TASK OBJECTIVE: Everything below from the line with "hamburguesa en el" through the line with "Святого Миколая. Житло" must be retyped exactly, except the pictures.

Start of PROVIDED ENTRIES

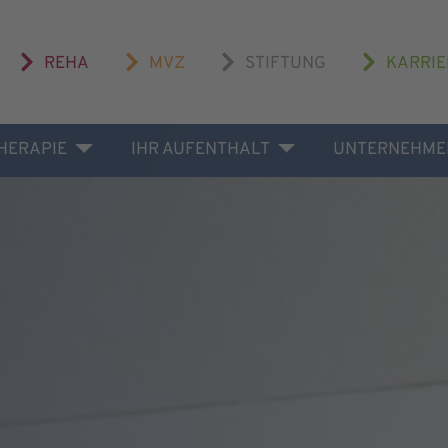
REHA
MVZ
STIFTUNG
KARRIE
THERAPIE
IHR AUFENTHALT
UNTERNEHME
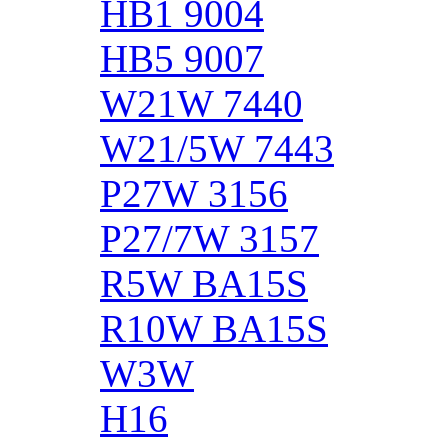
HB1 9004
HB5 9007
W21W 7440
W21/5W 7443
P27W 3156
P27/7W 3157
R5W BA15S
R10W BA15S
W3W
H16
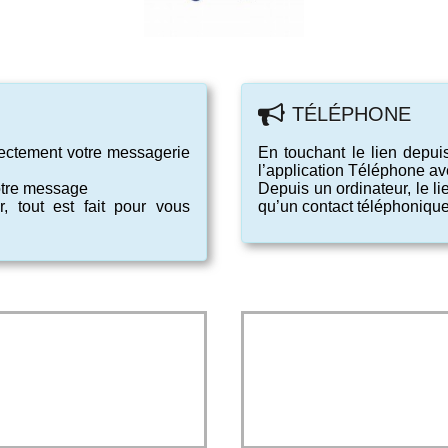
TÉLÉPHONE
irectement votre messagerie
En touchant le lien depui
l’application Téléphone ave
votre message
Depuis un ordinateur, le l
, tout est fait pour vous
qu’un contact téléphonique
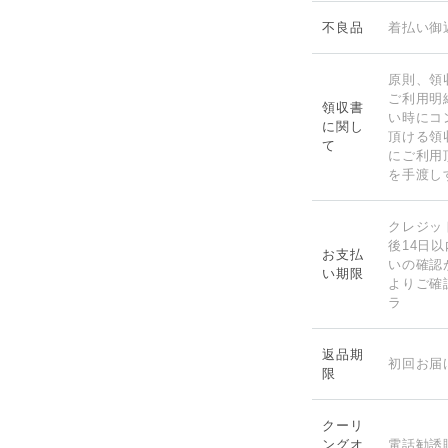
不良品
着払い御
原則、領
ご利用明
領収書
い時にコ
に関し
頂ける領
て
にご利用
を手渡し
クレジッ
後14日
お支払
いの確認
い期限
よりご確
ラ
返品期
初回お届
限
クーリ
ングオ
電話勧誘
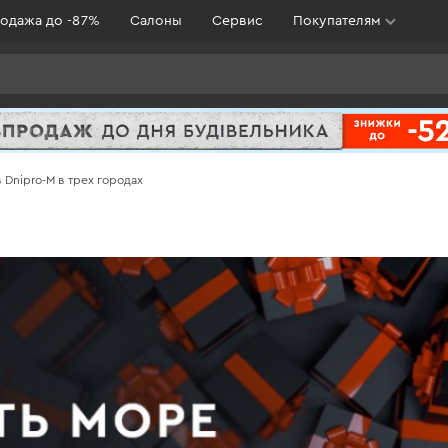
одажа до -87%
Салоны
Сервис
Покупателям
Dnipro-M в трех городах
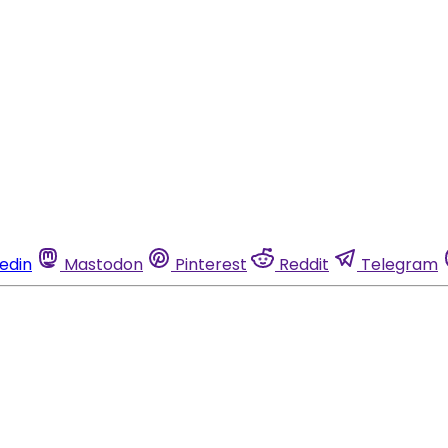
kedin
Mastodon
Pinterest
Reddit
Telegram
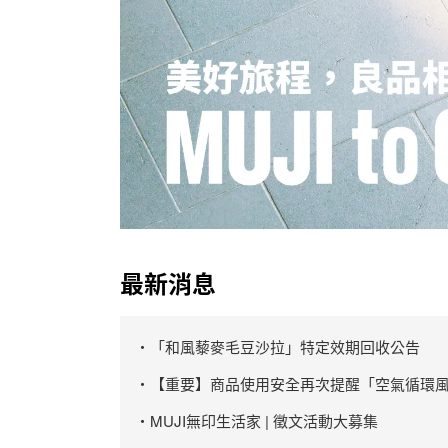
最新消息
・「和風藜麥毛豆沙拉」特定效期回收公告
・【重要】商品使用安全再次提醒「空氣循環風
・MUJI無印生活家 | 徵文活動大募集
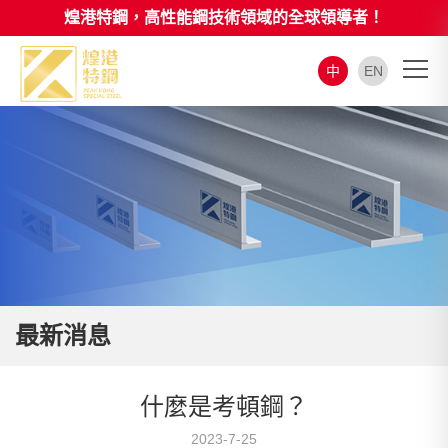
煌港特鋼，高性能鋼技術領域的全球領導者！
中
EN
最新消息
什麼是考頓鋼？
2023-7-25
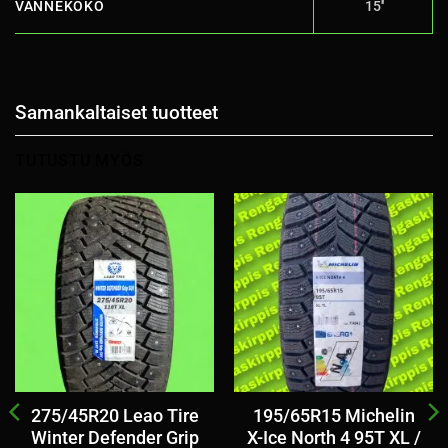
VANNEKOKO
15''
Samankaltaiset tuotteet
TUTUSTU MYÖS
275/45R20 Leao Tire
195/65R15 Michelin
Winter Defender Grip
X-Ice North 4 95T XL /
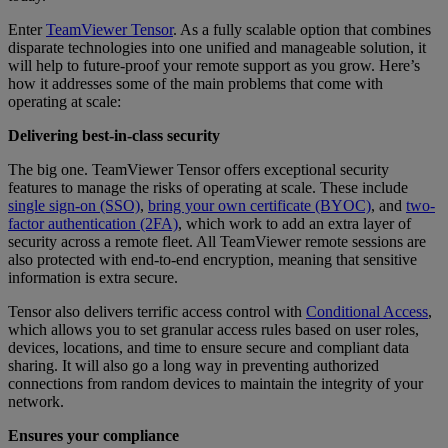
Enter
TeamViewer Tensor
. As a fully scalable option that combines
disparate technologies into one unified and manageable solution, it
will help to future-proof your remote support as you grow. Here’s
how it addresses some of the main problems that come with
operating at scale:
Delivering best-in-class security
The big one. TeamViewer Tensor offers exceptional security
features to manage the risks of operating at scale. These include
single sign-on (SSO)
,
bring your own certificate (BYOC)
, and
two-
factor authentication (2FA)
, which work to add an extra layer of
security across a remote fleet. All TeamViewer remote sessions are
also protected with end-to-end encryption, meaning that sensitive
information is extra secure.
Tensor also delivers terrific access control with
Conditional Access
,
which allows you to set granular access rules based on user roles,
devices, locations, and time to ensure secure and compliant data
sharing. It will also go a long way in preventing authorized
connections from random devices to maintain the integrity of your
network.
Ensures your compliance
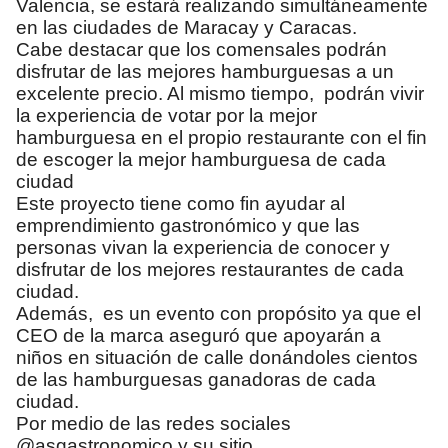
Valencia, se estará realizando simultáneamente
en las ciudades de Maracay y Caracas.
Cabe destacar que los comensales podrán
disfrutar de las mejores hamburguesas a un
excelente precio. Al mismo tiempo, podrán vivir
la experiencia de votar por la mejor
hamburguesa en el propio restaurante con el fin
de escoger la mejor hamburguesa de cada
ciudad
Este proyecto tiene como fin ayudar al
emprendimiento gastronómico y que las
personas vivan la experiencia de conocer y
disfrutar de los mejores restaurantes de cada
ciudad.
Además, es un evento con propósito ya que el
CEO de la marca aseguró que apoyarán a
niños en situación de calle donándoles cientos
de las hamburguesas ganadoras de cada
ciudad.
Por medio de las redes sociales
@asgastronomico y su sitio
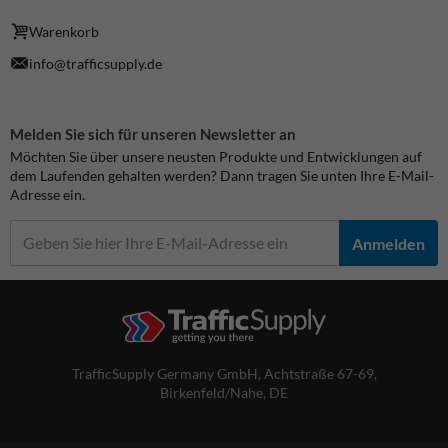
Warenkorb
info@trafficsupply.de
Melden Sie sich für unseren Newsletter an
Möchten Sie über unsere neusten Produkte und Entwicklungen auf
dem Laufenden gehalten werden? Dann tragen Sie unten Ihre E-Mail-
Adresse ein.
Anmelden
TrafficSupply Germany GmbH,
Achtstraße 67-69
,
Birkenfeld/Nahe, DE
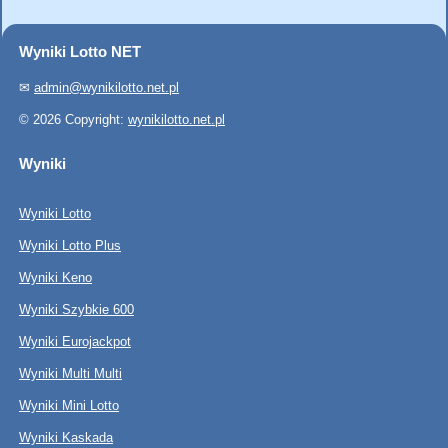
Wyniki Lotto NET
✉
admin@wynikilotto.net.pl
© 2026 Copyright:
wynikilotto.net.pl
Wyniki
Wyniki Lotto
Wyniki Lotto Plus
Wyniki Keno
Wyniki Szybkie 600
Wyniki Eurojackpot
Wyniki Multi Multi
Wyniki Mini Lotto
Wyniki Kaskada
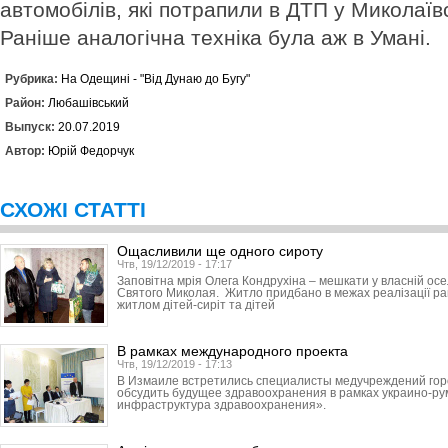
автомобілів, які потрапили в ДТП у Миколаїв
Раніше аналогічна техніка була аж в Умані.
Рубрика:
На Одещині - "Від Дунаю до Бугу"
Район:
Любашівський
Выпуск:
20.07.2019
Автор:
Юрій Федорчук
СХОЖІ СТАТТІ
Ощасливили ще одного сироту
Чтв, 19/12/2019 - 17:17
Заповітна мрія Олега Кондрухіна – мешкати у власній ос
Святого Миколая. Житло придбано в межах реалізації р
житлом дітей-сиріт та дітей
В рамках международного проекта
Чтв, 19/12/2019 - 17:13
В Измаиле встретились специалисты медучреждений горо
обсудить будущее здравоохранения в рамках украино-ру
инфраструктура здравоохранения».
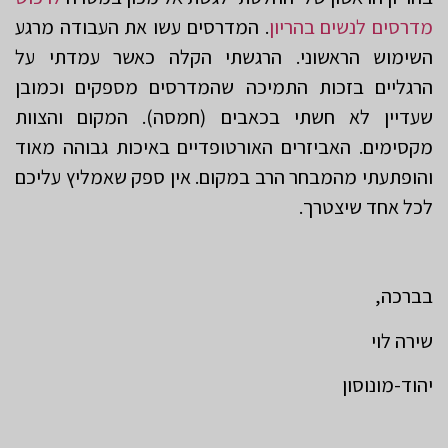
מדרסים לנשים בהריון
. המדרסים עשו את העבודה מרגע
השימוש הראשוני. הרגשתי הקלה כאשר עמדתי על
הרגליים בזכות התמיכה שהמדרסים מספקים וכמובן
שעדיין לא חשתי בכאבים (חמסה). המקום והצוות
מקסימים. האביזרים האורטופדיים באיכות גבוהה מאוד
והופתעתי מהמבחר הרב במקום. אין ספק שאמליץ עליכם
לכל אחד שיצטרך.
בברכה,
שירה לוי
יהוד-מונוסון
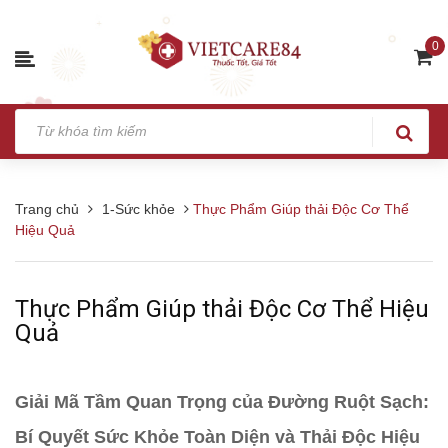
0
Trang chủ
1-Sức khỏe
Thực Phẩm Giúp thải Độc Cơ Thể
Hiệu Quả
Thực Phẩm Giúp thải Độc Cơ Thể Hiệu
Quả
Giải Mã Tầm Quan Trọng của Đường Ruột Sạch:
Bí Quyết Sức Khỏe Toàn Diện và Thải Độc Hiệu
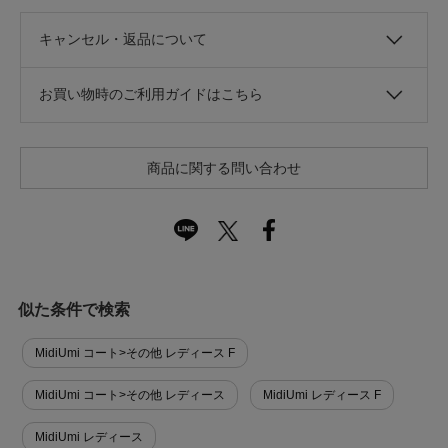
キャンセル・返品について
お買い物時のご利用ガイドはこちら
商品に関する問い合わせ
似た条件で検索
MidiUmi コート>その他 レディース F
MidiUmi コート>その他 レディース
MidiUmi レディース F
MidiUmi レディース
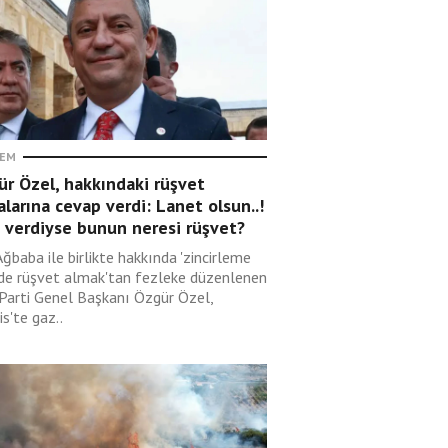
EM
r Özel, hakkındaki rüşvet
alarına cevap verdi: Lanet olsun..!
 verdiyse bunun neresi rüşvet?
Ağbaba ile birlikte hakkında 'zincirleme
lde rüşvet almak'tan fezleke düzenlenen
 Parti Genel Başkanı Özgür Özel,
s'te gaz..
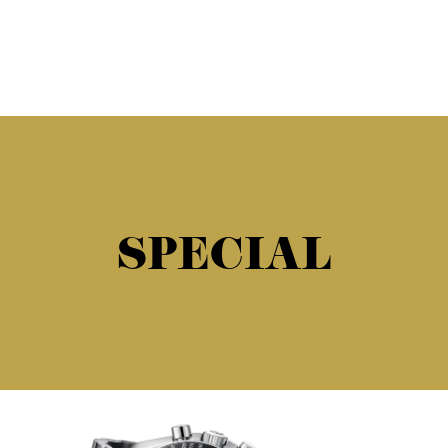
SPECIAL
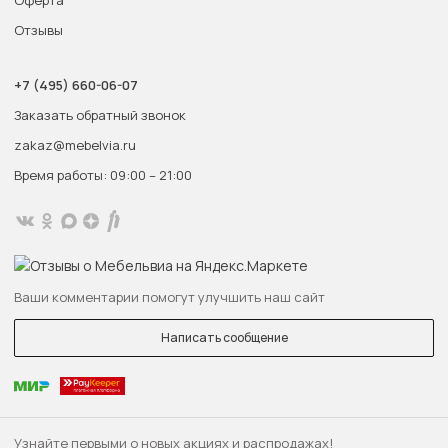
Оферта
Отзывы
+7 (495) 660-06-07
Заказать обратный звонок
zakaz@mebelvia.ru
Время работы: 09:00 – 21:00
Ваши комментарии помогут улучшить наш сайт
Написать сообщение
Узнайте первыми о новых акциях и распродажах!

End of PROVIDED ENTRIES

FINISHED EXERCISE:
hamburguesa en el propio restaurante con el fin
de escoger la mejor hamburguesa de cada
ciudad
Este proyecto tiene como fin ayudar al
emprendimiento gastronómico y que las
personas vivan la experiencia de conocer y
disfrutar de los mejores restaurantes de cada
ciudad.
Además, es un evento con propósito ya que el
CEO de la marca aseguró que apoyarán a
niños en situación de calle donándoles cientos
de las hamburguesas ganadoras de cada
ciudad.
Por medio de las redes sociales
@asgastronomico y su sitio
Warenkorb
info@trafficsupply.de
Melden Sie sich für unseren Newsletter an
Möchten Sie über unsere neusten Produkte und Entwicklungen auf
dem Laufenden gehalten werden? Dann tragen Sie unten Ihre E-Mail-
Adresse ein.
Anmelden
TrafficSupply Germany GmbH,
Achtstraße 67-69
,
Birkenfeld/Nahe, DE
Wyniki Lotto NET
✉
admin@wynikilotto.net.pl
© 2026 Copyright:
wynikilotto.net.pl
Wyniki
Wyniki Lotto
Wyniki Lotto Plus
Wyniki Keno
Wyniki Szybkie 600
Wyniki Eurojackpot
Wyniki Multi Multi
Wyniki Mini Lotto
Wyniki Kaskada
автомобілів, які потрапили в ДТП у Миколаїв
Раніше аналогічна техніка була аж в Умані.
Рубрика:
На Одещині - "Від Дунаю до Бугу"
Район:
Любашівський
Выпуск:
20.07.2019
Автор:
Юрій Федорчук
СХОЖІ СТАТТІ
Ощасливили ще одного сироту
Чтв, 19/12/2019 - 17:17
Заповітна мрія Олега Кондрухіна – мешкати у власній ос
Святого Миколая. Житло придбано в межах реалізації р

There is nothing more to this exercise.